Look at it this way if every electron can and does effect all other electrons in the universe because they are in effect connected (likewise other Qbit candidates). Even if the effect is two small to measure individualy it will generate a tiny part of the overal signal that is effectivly random and thus equivalent to a noise barrier, beyond which you cannot go in a finite time. Thus whilst Quantum Computing will calculate the result you want, it will be buried in the noise, and to get it out you will have to perform one of a number of statistical actions that all require you to repeate the calculation over and over or have multiple parallel computers (but…). Either way the result only improves with the square root of the number of computations…

Oddly we know this from other analog computers where even with the best circuit design you were very very lucky to get results reliable to one part in a million.

It looks like I’m going to have to get the Cox and Forshaw book and dig out my old Feynman texts and have a thoughtful read.
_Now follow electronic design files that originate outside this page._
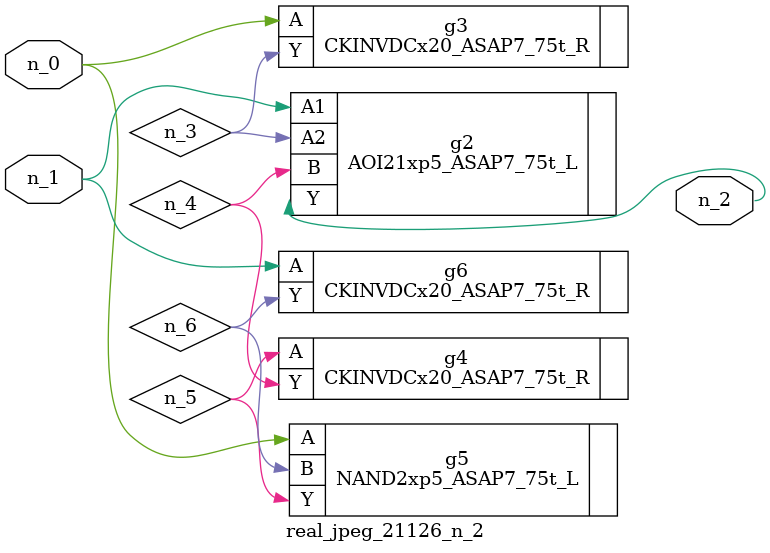
<source format=v>
module real_jpeg_21126_n_2 (n_1, n_0, n_2);

input n_1;
input n_0;

output n_2;

wire n_5;
wire n_4;
wire n_6;
wire n_3;

CKINVDCx20_ASAP7_75t_R g3 ( 
.A(n_0),
.Y(n_3)
);

NAND2xp5_ASAP7_75t_L g5 ( 
.A(n_0),
.B(n_6),
.Y(n_5)
);

AOI21xp5_ASAP7_75t_L g2 ( 
.A1(n_1),
.A2(n_3),
.B(n_4),
.Y(n_2)
);

CKINVDCx20_ASAP7_75t_R g6 ( 
.A(n_1),
.Y(n_6)
);

CKINVDCx20_ASAP7_75t_R g4 ( 
.A(n_5),
.Y(n_4)
);


endmodule
</source>
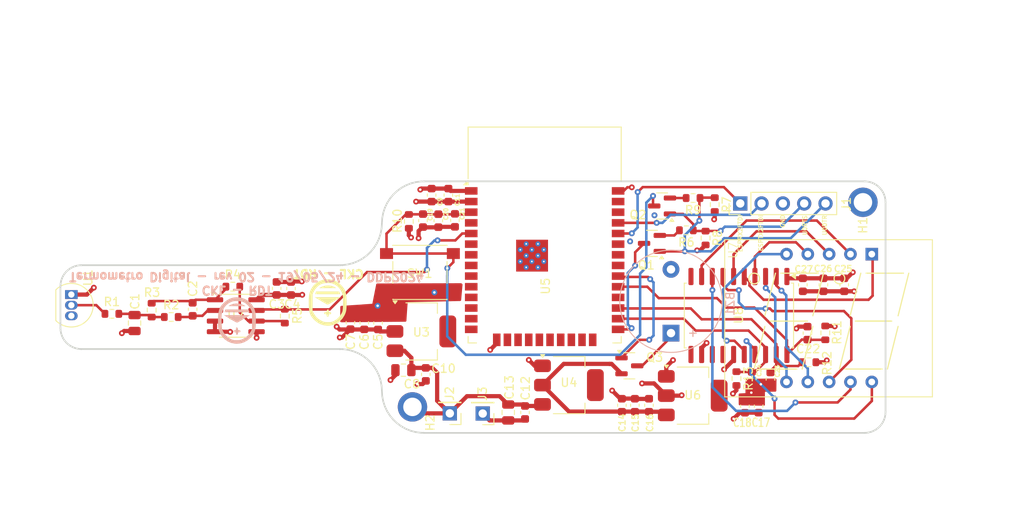
<source format=kicad_pcb>
(kicad_pcb
	(version 20240108)
	(generator "pcbnew")
	(generator_version "8.0")
	(general
		(thickness 1.6)
		(legacy_teardrops no)
	)
	(paper "A4")
	(title_block
		(title "PCB Termometro")
		(date "2024-05-14")
		(rev "01")
		(company "UCU")
		(comment 1 "Renzo Di Tomasso - Christian Klein")
	)
	(layers
		(0 "F.Cu" signal "F.Signal")
		(1 "In1.Cu" power "GND")
		(2 "In2.Cu" power "PWR")
		(31 "B.Cu" signal "B.Signal")
		(32 "B.Adhes" user "B.Adhesive")
		(33 "F.Adhes" user "F.Adhesive")
		(34 "B.Paste" user)
		(35 "F.Paste" user)
		(36 "B.SilkS" user "B.Silkscreen")
		(37 "F.SilkS" user "F.Silkscreen")
		(38 "B.Mask" user)
		(39 "F.Mask" user)
		(40 "Dwgs.User" user "User.Drawings")
		(41 "Cmts.User" user "User.Comments")
		(42 "Eco1.User" user "User.Eco1")
		(43 "Eco2.User" user "User.Eco2")
		(44 "Edge.Cuts" user)
		(45 "Margin" user)
		(46 "B.CrtYd" user "B.Courtyard")
		(47 "F.CrtYd" user "F.Courtyard")
		(48 "B.Fab" user)
		(49 "F.Fab" user)
		(50 "User.1" user)
		(51 "User.2" user)
		(52 "User.3" user)
		(53 "User.4" user)
		(54 "User.5" user)
		(55 "User.6" user)
		(56 "User.7" user)
		(57 "User.8" user)
		(58 "User.9" user)
	)
	(setup
		(stackup
			(layer "F.SilkS"
				(type "Top Silk Screen")
			)
			(layer "F.Paste"
				(type "Top Solder Paste")
			)
			(layer "F.Mask"
				(type "Top Solder Mask")
				(thickness 0.01)
			)
			(layer "F.Cu"
				(type "copper")
				(thickness 0.035)
			)
			(layer "dielectric 1"
				(type "prepreg")
				(thickness 0.1)
				(material "FR4")
				(epsilon_r 4.5)
				(loss_tangent 0.02)
			)
			(layer "In1.Cu"
				(type "copper")
				(thickness 0.035)
			)
			(layer "dielectric 2"
				(type "core")
				(thickness 1.24)
				(material "FR4")
				(epsilon_r 4.5)
				(loss_tangent 0.02)
			)
			(layer "In2.Cu"
				(type "copper")
				(thickness 0.035)
			)
			(layer "dielectric 3"
				(type "prepreg")
				(thickness 0.1)
				(material "FR4")
				(epsilon_r 4.5)
				(loss_tangent 0.02)
			)
			(layer "B.Cu"
				(type "copper")
				(thickness 0.035)
			)
			(layer "B.Mask"
				(type "Bottom Solder Mask")
				(thickness 0.01)
			)
			(layer "B.Paste"
				(type "Bottom Solder Paste")
			)
			(layer "B.SilkS"
				(type "Bottom Silk Screen")
			)
			(copper_finish "None")
			(dielectric_constraints no)
		)
		(pad_to_mask_clearance 0)
		(allow_soldermask_bridges_in_footprints no)
		(pcbplotparams
			(layerselection 0x00010fc_ffffffff)
			(plot_on_all_layers_selection 0x0000000_00000000)
			(disableapertmacros no)
			(usegerberextensions no)
			(usegerberattributes yes)
			(usegerberadvancedattributes yes)
			(creategerberjobfile yes)
			(dashed_line_dash_ratio 12.000000)
			(dashed_line_gap_ratio 3.000000)
			(svgprecision 4)
			(plotframeref no)
			(viasonmask no)
			(mode 1)
			(useauxorigin no)
			(hpglpennumber 1)
			(hpglpenspeed 20)
			(hpglpendiameter 15.000000)
			(pdf_front_fp_property_popups yes)
			(pdf_back_fp_property_popups yes)
			(dxfpolygonmode yes)
			(dxfimperialunits yes)
			(dxfusepcbnewfont yes)
			(psnegative no)
			(psa4output no)
			(plotreference yes)
			(plotvalue yes)
			(plotfptext yes)
			(plotinvisibletext no)
			(sketchpadsonfab no)
			(subtractmaskfromsilk no)
			(outputformat 1)
			(mirror no)
			(drillshape 0)
			(scaleselection 1)
			(outputdirectory "Gerbers/")
		)
	)
	(net 0 "")
	(net 1 "GND")
	(net 2 "Net-(BZ1-+)")
	(net 3 "Net-(C1-Pad1)")
	(net 4 "Net-(U2A--)")
	(net 5 "Net-(C2-Pad1)")
	(net 6 "+5V")
	(net 7 "VDD")
	(net 8 "/BZ")
	(net 9 "/EN")
	(net 10 "/STB")
	(net 11 "/CLK")
	(net 12 "/DIN")
	(net 13 "Net-(Q1-B)")
	(net 14 "/BOOT")
	(net 15 "/U0DTR")
	(net 16 "/U0RTS")
	(net 17 "Net-(Q2-B)")
	(net 18 "/GATEQ3")
	(net 19 "Net-(U1-V_{OUT})")
	(net 20 "Net-(U2B--)")
	(net 21 "/SENSOR_VN")
	(net 22 "unconnected-(U5-IO35-Pad7)")
	(net 23 "unconnected-(U5-IO26-Pad11)")
	(net 24 "unconnected-(U5-NC-Pad22)")
	(net 25 "unconnected-(U5-IO22-Pad36)")
	(net 26 "unconnected-(U5-IO25-Pad10)")
	(net 27 "unconnected-(U5-NC-Pad17)")
	(net 28 "/ESPTX2FTDI")
	(net 29 "unconnected-(U5-IO23-Pad37)")
	(net 30 "unconnected-(U5-SENSOR_VP-Pad4)")
	(net 31 "unconnected-(U5-IO32-Pad8)")
	(net 32 "unconnected-(U5-IO27-Pad12)")
	(net 33 "unconnected-(U5-IO33-Pad9)")
	(net 34 "unconnected-(U5-IO21-Pad33)")
	(net 35 "unconnected-(U5-IO34-Pad6)")
	(net 36 "unconnected-(U5-IO19-Pad31)")
	(net 37 "/ESPRX2FTDI")
	(net 38 "unconnected-(U5-IO14-Pad13)")
	(net 39 "unconnected-(U5-IO12-Pad14)")
	(net 40 "unconnected-(U5-IO2-Pad24)")
	(net 41 "unconnected-(U5-NC-Pad18)")
	(net 42 "unconnected-(U5-NC-Pad21)")
	(net 43 "unconnected-(U5-IO15-Pad23)")
	(net 44 "unconnected-(U5-NC-Pad19)")
	(net 45 "unconnected-(U5-IO17-Pad28)")
	(net 46 "unconnected-(U5-NC-Pad20)")
	(net 47 "unconnected-(U5-NC-Pad32)")
	(net 48 "unconnected-(U5-IO13-Pad16)")
	(net 49 "Net-(U7-E)")
	(net 50 "Net-(U7-DP)")
	(net 51 "Net-(U7-C)")
	(net 52 "Net-(U7-DIG1)")
	(net 53 "Net-(U7-F)")
	(net 54 "Net-(U7-DIG2)")
	(net 55 "Net-(U7-D)")
	(net 56 "Net-(U7-B)")
	(net 57 "Net-(U7-A)")
	(net 58 "Net-(U7-G)")
	(net 59 "unconnected-(U8-SEG13{slash}GRID6-Pad10)")
	(net 60 "unconnected-(U8-GRID3-Pad14)")
	(net 61 "unconnected-(U8-SEG14{slash}GRID5-Pad11)")
	(net 62 "unconnected-(U8-GRID4-Pad13)")
	(net 63 "Net-(J2-Pin_1)")
	(footprint "Resistor_SMD:R_0603_1608Metric" (layer "F.Cu") (at 74.71 90.275 -90))
	(footprint "Capacitor_SMD:C_0603_1608Metric" (layer "F.Cu") (at 124.1 97.84 -90))
	(footprint "Package_SO:SOIC-20W_7.5x12.8mm_P1.27mm" (layer "F.Cu") (at 114.035 101.5 -90))
	(footprint "Capacitor_SMD:C_0603_1608Metric" (layer "F.Cu") (at 76.73 108.52 -90))
	(footprint "Resistor_SMD:R_0603_1608Metric" (layer "F.Cu") (at 59.93 101.58 90))
	(footprint "Capacitor_SMD:C_0603_1608Metric" (layer "F.Cu") (at 60.67 98.28 90))
	(footprint "Capacitor_SMD:C_0603_1608Metric" (layer "F.Cu") (at 71.04 102.39 90))
	(footprint "Resistor_SMD:R_0603_1608Metric" (layer "F.Cu") (at 110.06 92.26 -90))
	(footprint "Resistor_SMD:R_0603_1608Metric" (layer "F.Cu") (at 39.33 101.3))
	(footprint "Capacitor_SMD:C_0603_1608Metric" (layer "F.Cu") (at 76.39 90.18 -90))
	(footprint "Capacitor_SMD:C_0603_1608Metric" (layer "F.Cu") (at 58.96 98.27 90))
	(footprint "Capacitor_SMD:C_0603_1608Metric" (layer "F.Cu") (at 80.2 90.15 -90))
	(footprint "Resistor_SMD:R_0603_1608Metric" (layer "F.Cu") (at 124.325 103.575 90))
	(footprint "Capacitor_SMD:C_0603_1608Metric" (layer "F.Cu") (at 69.395 102.38 90))
	(footprint "Capacitor_SMD:C_0805_2012Metric" (layer "F.Cu") (at 86.55 113.0625 -90))
	(footprint "Resistor_SMD:R_0603_1608Metric" (layer "F.Cu") (at 107.77 91.34 180))
	(footprint "Connector_PinHeader_2.54mm:PinHeader_1x01_P2.54mm_Vertical" (layer "F.Cu") (at 79.59 113.17 180))
	(footprint "Resistor_SMD:R_0603_1608Metric" (layer "F.Cu") (at 108.57 87.49 180))
	(footprint "Capacitor_SMD:C_0603_1608Metric" (layer "F.Cu") (at 78.22 90.19 -90))
	(footprint "Resistor_SMD:R_0603_1608Metric" (layer "F.Cu") (at 111.15 88.27 -90))
	(footprint "Package_TO_SOT_SMD:SOT-23" (layer "F.Cu") (at 100.98 107.5))
	(footprint "Package_TO_SOT_SMD:SOT-223" (layer "F.Cu") (at 76.2 103.4))
	(footprint "obligatorio:DISPLAYLEDS" (layer "F.Cu") (at 125.7 101.58 -90))
	(footprint "Package_SO:SOIC-8_3.9x4.9mm_P1.27mm" (layer "F.Cu") (at 54.09 101.53))
	(footprint "Resistor_SMD:R_0603_1608Metric" (layer "F.Cu") (at 122.375 107.075))
	(footprint "Capacitor_SMD:C_0603_1608Metric" (layer "F.Cu") (at 115.57 109.01 -90))
	(footprint "Connector_PinHeader_2.54mm:PinHeader_1x05_P2.54mm_Vertical" (layer "F.Cu") (at 114.19 88.14 90))
	(footprint "Capacitor_SMD:C_0603_1608Metric" (layer "F.Cu") (at 67.75 102.35 90))
	(footprint "Capacitor_SMD:C_0603_1608Metric" (layer "F.Cu") (at 101.64 112.2 90))
	(footprint "Package_TO_SOT_SMD:SOT-23" (layer "F.Cu") (at 104.88 88.44 180))
	(footprint "MountingHole:MountingHole_2.2mm_M2_ISO7380_Pad" (layer "F.Cu") (at 75.14 112.4 180))
	(footprint "Capacitor_SMD:C_0603_1608Metric" (layer "F.Cu") (at 116.38 112.31 90))
	(footprint "Capacitor_SMD:C_0603_1608Metric" (layer "F.Cu") (at 88.55 113.0625 -90))
	(footprint "Connector_PinHeader_2.54mm:PinHeader_1x01_P2.54mm_Vertical" (layer "F.Cu") (at 83.51 113.19 180))
	(footprint "Capacitor_SMD:C_0603_1608Metric" (layer "F.Cu") (at 126.58 97.84 -90))
	(footprint "Button_Switch_SMD:SW_SPST_PTS645" (layer "F.Cu") (at 76.03 96.36))
	(footprint "Package_TO_SOT_THT:TO-92_Inline" (layer "F.Cu") (at 34.5 99 -90))
	(footprint "MountingHole:MountingHole_2.2mm_M2_ISO7380_Pad" (layer "F.Cu") (at 128.81 88 180))
	(footprint "Package_TO_SOT_SMD:SOT-223" (layer "F.Cu") (at 93.78 109.8))
	(footprint "Package_TO_SOT_SMD:SOT-23" (layer "F.Cu") (at 103.67 92.9 180))
	(footprint "Capacitor_SMD:C_0603_1608Metric" (layer "F.Cu") (at 100.09 112.2 90))
	(footprint "Resistor_SMD:R_0603_
... [395851 chars truncated]
</source>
Danishcrows February 13, 2013 2:36 AM

@Gweihir

Quantum computing is emphatically not basically analog computation. People have been promising an impossibility proof of quantum computing based on analog computing results since the 1990s, but not one has appeared, and the reason they haven’t appeared is due to two uniquely quantum phenomena – entanglement and the measurement postulate. These allow the development of fault-tolerant techniques and the establishment of the threshold theorem.

Knill’s paper Quantum computing with realistically noisy devices shows that (in your language) a 7-bit resolution would be sufficient.